GIVEN INFORMATION →
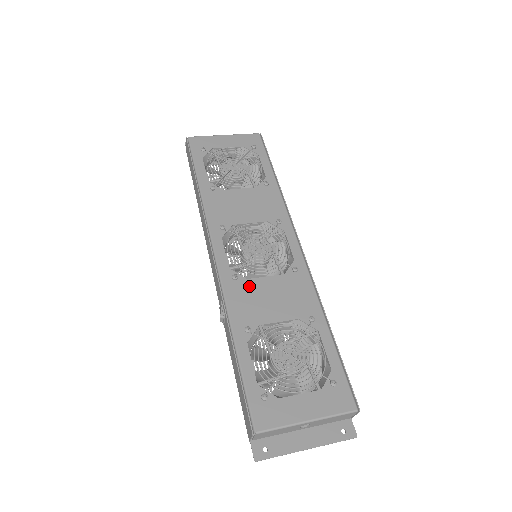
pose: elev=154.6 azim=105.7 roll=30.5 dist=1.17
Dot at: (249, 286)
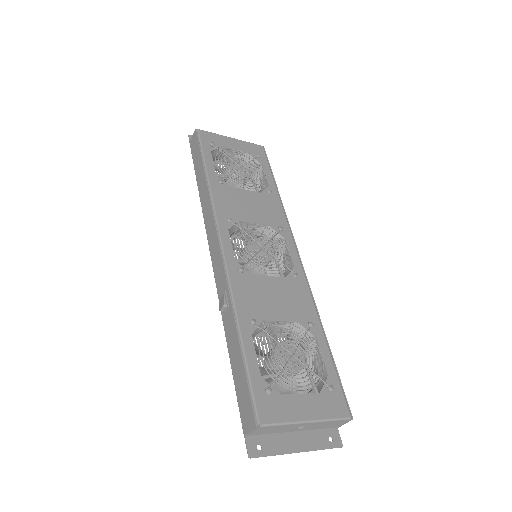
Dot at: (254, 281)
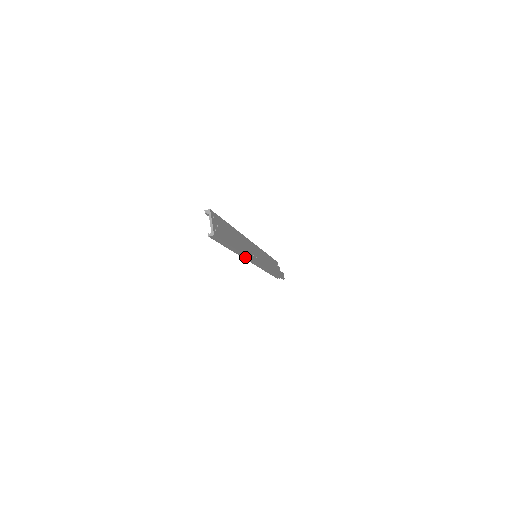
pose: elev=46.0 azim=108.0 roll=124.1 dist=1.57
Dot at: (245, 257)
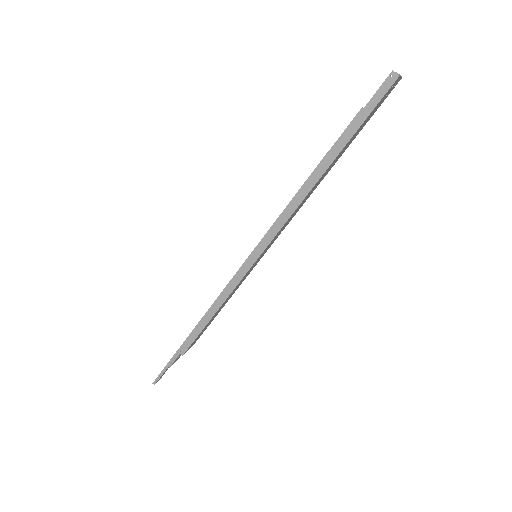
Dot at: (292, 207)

* * *

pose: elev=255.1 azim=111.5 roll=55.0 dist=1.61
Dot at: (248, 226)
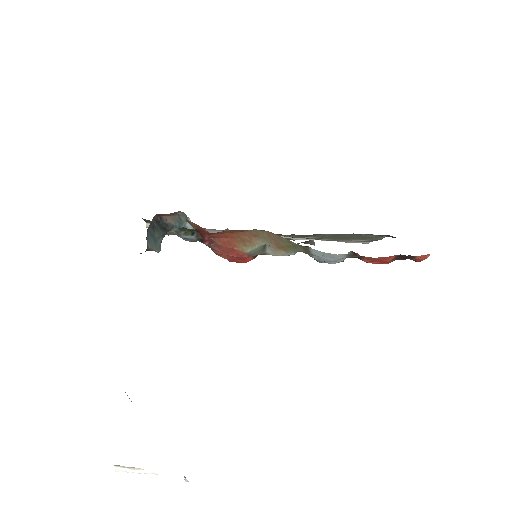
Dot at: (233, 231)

WHAT THE TASK REQUIRES → Change "roll" to "spin" in the listing, beginning at the line that has "pose: elev=46.0 azim=108.0" and stopping after the line that has "Dot at: (292, 207)", and leave the pictures out of the result.

THE RESPONSE →
pose: elev=46.0 azim=108.0 spin=124.1 dist=1.57
Dot at: (245, 257)
Dot at: (292, 207)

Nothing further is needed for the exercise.